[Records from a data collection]
BEGIN

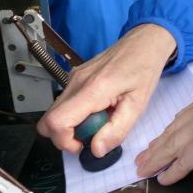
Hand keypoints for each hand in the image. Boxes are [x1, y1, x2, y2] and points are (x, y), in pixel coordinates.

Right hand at [37, 23, 174, 155]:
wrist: (145, 42)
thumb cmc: (145, 70)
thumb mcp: (138, 105)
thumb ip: (117, 130)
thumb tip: (96, 150)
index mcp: (92, 89)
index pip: (57, 122)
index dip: (65, 142)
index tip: (85, 144)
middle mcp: (76, 82)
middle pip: (48, 120)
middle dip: (65, 136)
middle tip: (92, 135)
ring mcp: (73, 77)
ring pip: (55, 112)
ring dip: (72, 124)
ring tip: (100, 118)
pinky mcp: (76, 76)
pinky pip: (65, 102)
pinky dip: (76, 112)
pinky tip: (100, 107)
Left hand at [135, 84, 192, 184]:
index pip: (187, 114)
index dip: (173, 129)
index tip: (163, 138)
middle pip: (176, 127)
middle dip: (159, 143)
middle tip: (145, 155)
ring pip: (174, 143)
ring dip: (158, 158)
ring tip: (146, 168)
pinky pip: (183, 160)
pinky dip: (172, 170)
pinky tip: (164, 178)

END

● **What needs to be done**
The entries are to be written out again exactly, without their pictures.

● **Exercise result**
Hand keypoints for each hand in the image. Boxes are [x1, y1, x2, y2] and points are (x, y), in pixel coordinates.

Right hand at [37, 23, 174, 155]:
wrist: (145, 42)
thumb cmc: (145, 70)
thumb mcp: (138, 105)
thumb ip: (117, 130)
thumb tip: (96, 150)
index mcp: (92, 89)
index pip: (57, 122)
index dip: (65, 142)
index tip: (85, 144)
middle mcp: (76, 82)
middle pip: (48, 120)
middle dip: (65, 136)
middle tip: (92, 135)
ring mcp: (73, 77)
ring pip: (55, 112)
ring dip: (72, 124)
ring tip: (100, 118)
pinky mcp: (76, 76)
pinky pip: (65, 102)
pinky dip: (76, 112)
pinky tip: (100, 107)
Left hand at [135, 84, 192, 184]:
index pip: (187, 114)
index dip: (173, 129)
index tip: (163, 138)
middle pip: (176, 127)
middle dip: (159, 143)
middle tip: (145, 155)
ring pip: (174, 143)
ring dip: (158, 158)
ring tip: (146, 168)
pinky pip: (183, 160)
pinky dip: (172, 170)
pinky tip: (164, 178)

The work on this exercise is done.